Com esta operação, as autoridades judiciais não regressaram a Lisboa de “mãos a abanar”, trazendo consigo três detidos com nome na praça, designadamente, o presidente do município do Funchal.

De caminho, lograram “apear” o governo regional da Madeira – empossado apenas há quatro meses, após eleições – com a demissão de Miguel Albuquerque. E decapitar a Câmara do Funchal, cujo presidente, Pedro Calado, se demitiu também.

Os ventos pareciam soprar de feição para o MP e para quem preparara e autorizara a operação, quando após vinte e um dias de “suspense” e os arguidos detidos – um excesso sobre o qual valerá a pena reflectir – o juiz de instrução concluiu não haver suficientes indícios dos crimes de corrupção, considerando “não existir nos autos um qualquer elemento probatório que permita indiciar, muito menos indiciar fortemente, a sua prática”.

Ou seja, a “montanha pariu um rato” e, em conformidade, o juiz libertou os detidos, que recolheram a casa com termo de identidade e residência. Um sobressalto seguido de uma agradável surpresa.

Estes são os factos conhecidos. Descontado o “pormenor” da privação de liberdade – durante um período incomum, para realizar os interrogatórios -, mal se soube do desfecho em tribunal, o MP decidiu recorrer do despacho do juiz de instrução, enquanto o director nacional da PJ “rasgou as vestes” pelos seus homens, sentindo o impacto da diferença entre o aparato da operação e as conclusões do magistrado.

**TAREFA 1**
Como se traduz para inglês a frase "Um sobressalto seguido de uma agradável surpresa.", do excerto sobre a operação judicial na Madeira?
**TAREFA 2**
Reescreva o trecho do excerto sobre a operação judicial na Madeira desde "Estes são os" até "conclusões do magistrado.", inclusive, renomeando "PJ" para "Polícia Judiciária".
**TAREFA 3**
Segundo o excerto sobre a operação judicial na Madeira, há quanto tempo tinha sido empossado o governo regional quando Miguel Albuquerque se demitiu?

**Entradas guardadas**
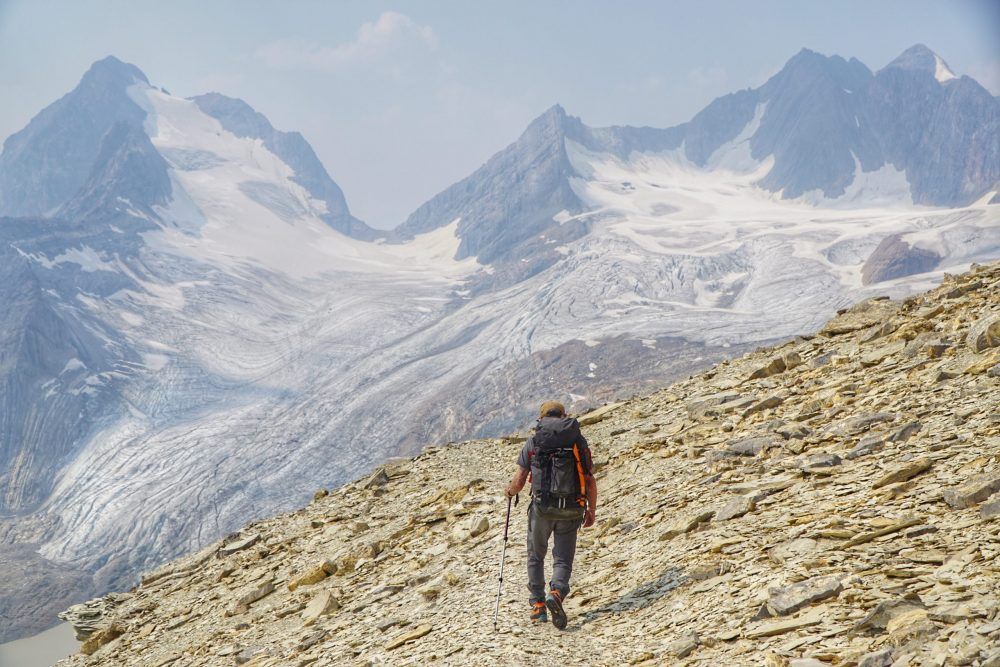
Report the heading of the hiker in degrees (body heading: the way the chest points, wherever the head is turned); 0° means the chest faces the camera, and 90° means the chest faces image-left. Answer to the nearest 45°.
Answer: approximately 180°

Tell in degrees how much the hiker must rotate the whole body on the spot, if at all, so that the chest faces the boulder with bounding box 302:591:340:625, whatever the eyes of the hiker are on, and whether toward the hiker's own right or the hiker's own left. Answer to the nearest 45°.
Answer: approximately 45° to the hiker's own left

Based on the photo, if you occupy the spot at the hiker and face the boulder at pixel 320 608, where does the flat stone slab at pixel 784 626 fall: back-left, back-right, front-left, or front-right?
back-left

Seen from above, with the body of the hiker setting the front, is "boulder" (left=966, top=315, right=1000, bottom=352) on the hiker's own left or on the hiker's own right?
on the hiker's own right

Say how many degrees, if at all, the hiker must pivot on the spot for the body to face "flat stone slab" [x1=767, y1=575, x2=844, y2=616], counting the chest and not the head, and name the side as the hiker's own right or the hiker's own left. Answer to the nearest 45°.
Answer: approximately 135° to the hiker's own right

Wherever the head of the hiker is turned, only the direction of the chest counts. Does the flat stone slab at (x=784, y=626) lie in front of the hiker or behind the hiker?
behind
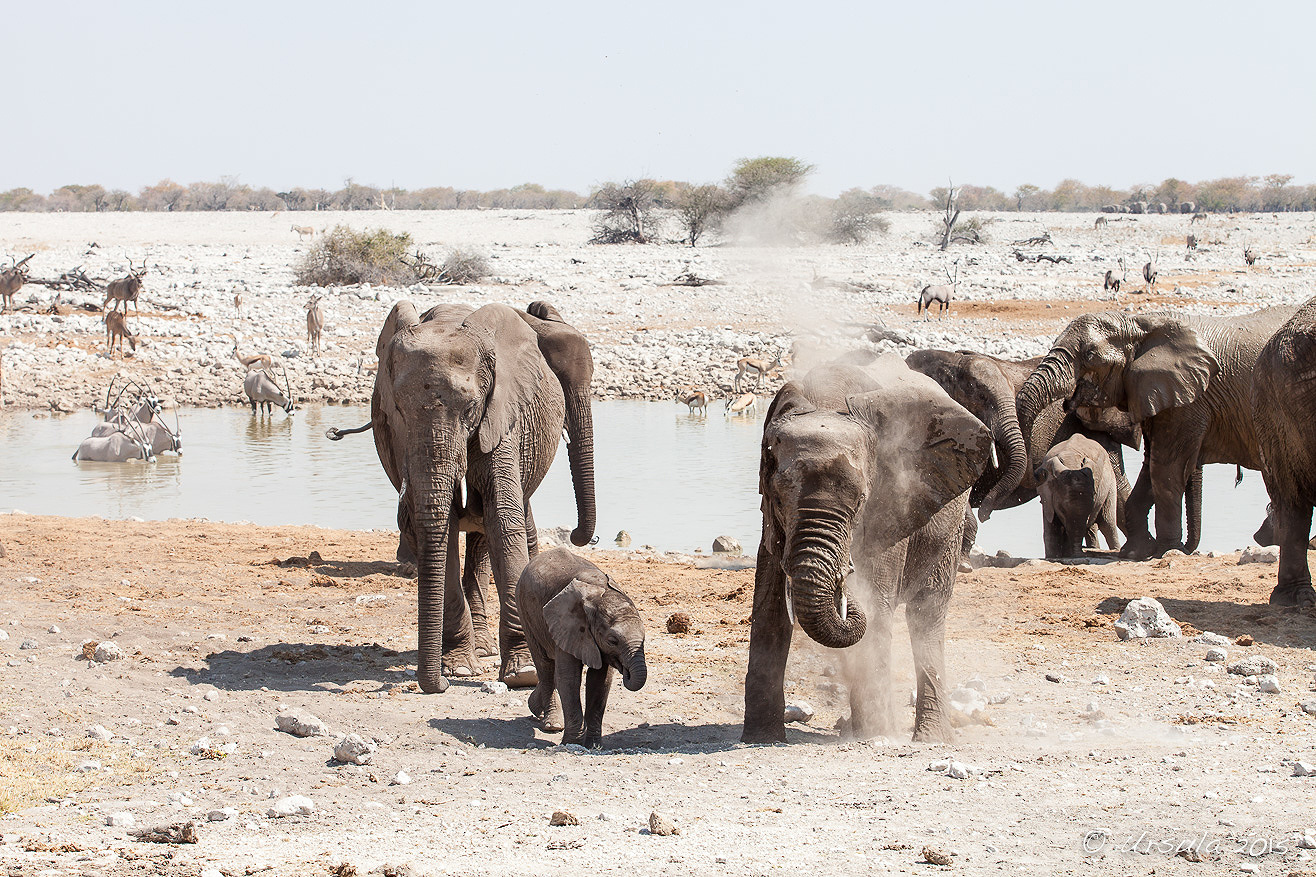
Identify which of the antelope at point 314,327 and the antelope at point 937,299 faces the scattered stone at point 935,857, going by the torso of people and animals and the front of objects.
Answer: the antelope at point 314,327

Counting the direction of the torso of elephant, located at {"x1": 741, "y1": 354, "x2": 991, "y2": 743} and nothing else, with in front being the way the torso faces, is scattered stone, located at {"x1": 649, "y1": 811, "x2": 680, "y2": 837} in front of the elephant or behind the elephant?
in front

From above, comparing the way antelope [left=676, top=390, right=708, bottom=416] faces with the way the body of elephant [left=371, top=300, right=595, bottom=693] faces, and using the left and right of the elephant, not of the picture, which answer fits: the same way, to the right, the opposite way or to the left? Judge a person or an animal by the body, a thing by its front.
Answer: to the right

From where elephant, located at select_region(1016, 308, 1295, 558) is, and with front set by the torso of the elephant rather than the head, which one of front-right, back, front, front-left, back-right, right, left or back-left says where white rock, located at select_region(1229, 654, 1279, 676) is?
left

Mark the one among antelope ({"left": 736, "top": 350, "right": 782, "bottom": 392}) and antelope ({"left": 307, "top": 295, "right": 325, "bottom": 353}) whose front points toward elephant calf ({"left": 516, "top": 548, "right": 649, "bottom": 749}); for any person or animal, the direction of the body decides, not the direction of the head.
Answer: antelope ({"left": 307, "top": 295, "right": 325, "bottom": 353})

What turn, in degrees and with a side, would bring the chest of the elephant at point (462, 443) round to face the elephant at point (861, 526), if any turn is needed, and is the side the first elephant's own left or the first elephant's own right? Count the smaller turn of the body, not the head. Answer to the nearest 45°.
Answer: approximately 45° to the first elephant's own left

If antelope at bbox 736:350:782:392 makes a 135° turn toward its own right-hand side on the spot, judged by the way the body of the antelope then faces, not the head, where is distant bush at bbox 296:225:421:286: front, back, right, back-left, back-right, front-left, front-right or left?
right

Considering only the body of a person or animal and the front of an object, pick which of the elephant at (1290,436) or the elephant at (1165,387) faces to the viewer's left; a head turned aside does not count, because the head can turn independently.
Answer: the elephant at (1165,387)

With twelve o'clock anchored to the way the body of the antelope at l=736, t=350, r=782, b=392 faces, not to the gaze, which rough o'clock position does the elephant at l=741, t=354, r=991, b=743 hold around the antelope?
The elephant is roughly at 3 o'clock from the antelope.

**SOLUÇÃO 1**
A shock followed by a pleasant surprise.

**SOLUÇÃO 2**
Estes são os factos conhecidos. Descontado o “pormenor” da privação de liberdade – durante um período incomum, para realizar os interrogatórios -, mal se soube do desfecho em tribunal, o MP decidiu recorrer do despacho do juiz de instrução, enquanto o director nacional da Polícia Judiciária “rasgou as vestes” pelos seus homens, sentindo o impacto da diferença entre o aparato da operação e as conclusões do magistrado.

**SOLUÇÃO 3**
Apenas há quatro meses, após eleições.